Strange Virus Signature!?

[true indian]

go there: http://www.avast.com/virus-update-history

Under 13.12.2012 - 121213-0
 
2nd line I see a signature named FileRepMalware is added to database.

Wondering what it is   

[polonus]

Hi true indian,

FileRep knows if it’s naughty or nice
The new FileRep feature enables faster threat identification by sorting new, potentially dangerous files from known safe files. With hundreds of millions of executable files already in the cloud-based database, the goal of FileRep is to categorize all files on the web. Sourced from the CommunityIQ sensor network, this data helps avast! decide when questionable files should be placed in the AutoSandbox.
Info here: http://www.avast.com/pr-avast-software-detection-is-faster-when-filerep-knows-all-the-clean-files

polonus

[RejZoR]

I was searching for FileRepMalware because i got this detection during testing and i found this thread. Here is an image of the detection in action on a real live malware.
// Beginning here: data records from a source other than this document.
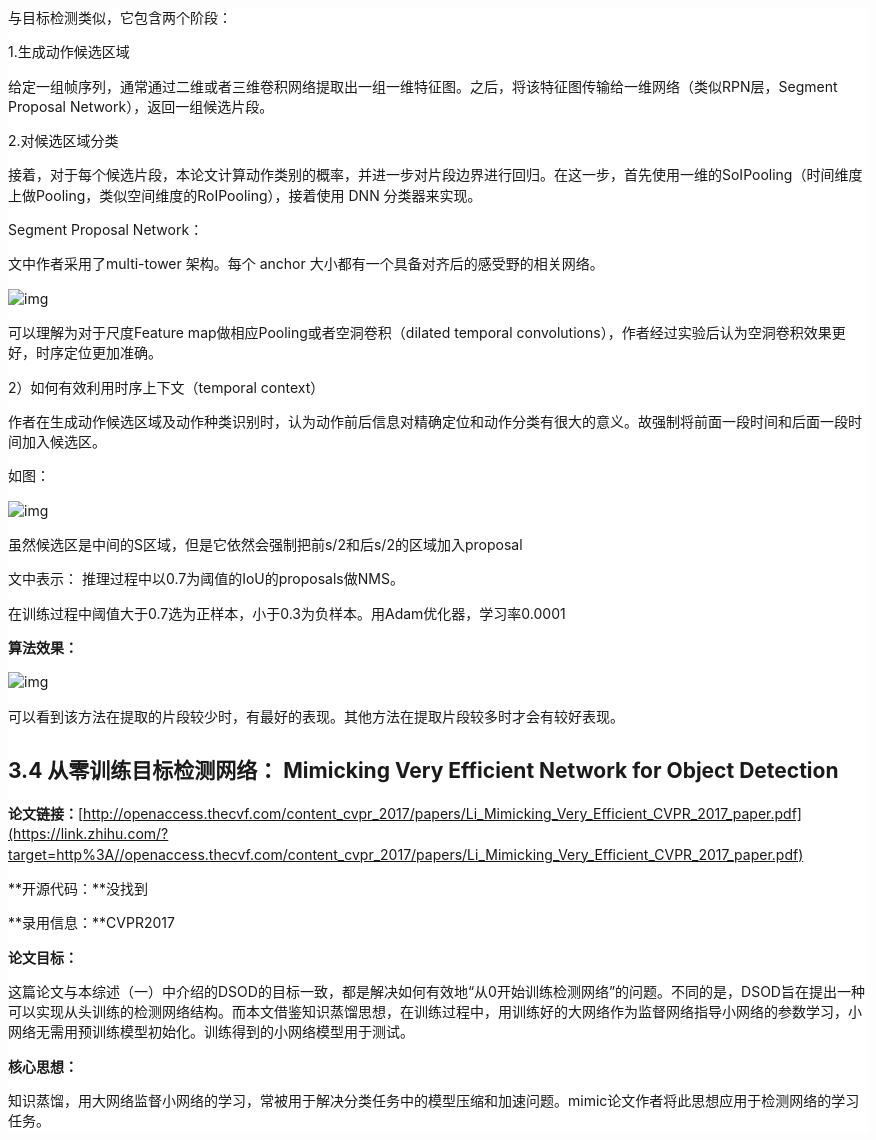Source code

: 与目标检测类似，它包含两个阶段：

1.生成动作候选区域

给定一组帧序列，通常通过二维或者三维卷积网络提取出一组一维特征图。之后，将该特征图传输给一维网络（类似RPN层，Segment Proposal Network），返回一组候选片段。

2.对候选区域分类

接着，对于每个候选片段，本论文计算动作类别的概率，并进一步对片段边界进行回归。在这一步，首先使用一维的SoIPooling（时间维度上做Pooling，类似空间维度的RoIPooling），接着使用 DNN 分类器来实现。

Segment Proposal Network：

文中作者采用了multi-tower 架构。每个 anchor 大小都有一个具备对齐后的感受野的相关网络。

![img](https://pic4.zhimg.com/80/v2-ed75a0db3bf53145ba58581e63aad59f_hd.jpg)



可以理解为对于尺度Feature map做相应Pooling或者空洞卷积（dilated temporal convolutions），作者经过实验后认为空洞卷积效果更好，时序定位更加准确。

2）如何有效利用时序上下文（temporal context）

作者在生成动作候选区域及动作种类识别时，认为动作前后信息对精确定位和动作分类有很大的意义。故强制将前面一段时间和后面一段时间加入候选区。

如图：

![img](https://pic1.zhimg.com/80/v2-826cfc61929f5908992c12817041c224_hd.jpg)

虽然候选区是中间的S区域，但是它依然会强制把前s/2和后s/2的区域加入proposal

文中表示： 推理过程中以0.7为阈值的IoU的proposals做NMS。

在训练过程中阈值大于0.7选为正样本，小于0.3为负样本。用Adam优化器，学习率0.0001

**算法效果：**

![img](https://pic4.zhimg.com/80/v2-39018ca3eed926b21113d6d5dc5c4c9b_hd.jpg)

可以看到该方法在提取的片段较少时，有最好的表现。其他方法在提取片段较多时才会有较好表现。



## **3.4 从零训练目标检测网络： Mimicking Very Efficient Network for Object Detection**

**论文链接：**[http://openaccess.thecvf.com/content_cvpr_2017/papers/Li_Mimicking_Very_Efficient_CVPR_2017_paper.pdf](https://link.zhihu.com/?target=http%3A//openaccess.thecvf.com/content_cvpr_2017/papers/Li_Mimicking_Very_Efficient_CVPR_2017_paper.pdf)

**开源代码：**没找到

**录用信息：**CVPR2017

**论文目标：**

这篇论文与本综述（一）中介绍的DSOD的目标一致，都是解决如何有效地“从0开始训练检测网络”的问题。不同的是，DSOD旨在提出一种可以实现从头训练的检测网络结构。而本文借鉴知识蒸馏思想，在训练过程中，用训练好的大网络作为监督网络指导小网络的参数学习，小网络无需用预训练模型初始化。训练得到的小网络模型用于测试。

**核心思想：**

知识蒸馏，用大网络监督小网络的学习，常被用于解决分类任务中的模型压缩和加速问题。mimic论文作者将此思想应用于检测网络的学习任务。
It seems that avast! can now directly flag certain files that only have malicious reputation without placing them in the Auto Sandbox for further evaluation.

[true indian]

Nice! avast! is going the correct way 

[igor]

It seems that avast! can now directly flag certain files that only have malicious reputation without placing them in the Auto Sandbox for further evaluation.

Yes, that's true.
It's not necessarily about reputation though (a reputation alone wouldn't be enough for a full detection, it has to be backed up by some analysis).
It's more about using some powerful hardware (the last image here, in particular - pity you can't see the nice "cooling tower") to perform a clever analysis of incoming malware samples, and then connecting it to the FileRep infrastructure to distribute the new detections at the maximum possible speed.

[Asyn]

1. I was searching for FileRepMalware because i got this detection during testing and i found this thread. Here is an image of the detection in action on a real live malware.

2. It seems that avast! can now directly flag certain files that only have malicious reputation without placing them in the Auto Sandbox for further evaluation.

1. RejZoR, thanks for the screenshot.
2. That's great.

[bob3160]

@igor,
Are you managing to keep the gamers away     Wouldn't mind a toy like that for Christmas.

[DavidR]

@igor,
Are you managing to keep the gamers away     Wouldn't mind a toy like that for Christmas.

Your household power supply probably couldn't handle it or the electricity bill ?

[bob3160]

@igor,
Are you managing to keep the gamers away   Wouldn't mind a toy like that for Christmas.

Your household power supply probably couldn't handle it or the electricity bill ?

I guess if I ever get back to Prague, I'll see if I can watch this super duper computer in action.

[Pondus]

had to check   

VirusTotal - URLscan
https://www.virustotal.com/url/0c98004dd11db7b227520f52aa4c5c9452a6ff92a11f9895e0b3cf80869ffcc2/analysis/1356277729/

VirusTotal - file scan
https://www.virustotal.com/file/2aa63c059574df96355cea42ae13f4d0e682076ee21ac6e429a75477223511d5/analysis/1356277734/

[DavidR]

Well that pretty much confirms the detection by filerep and looks like that has filtered through to be a part of the win32:Malware-gen signature.

[spywar]

Glad to know .. This FileRep is going to be very powerfull with the time.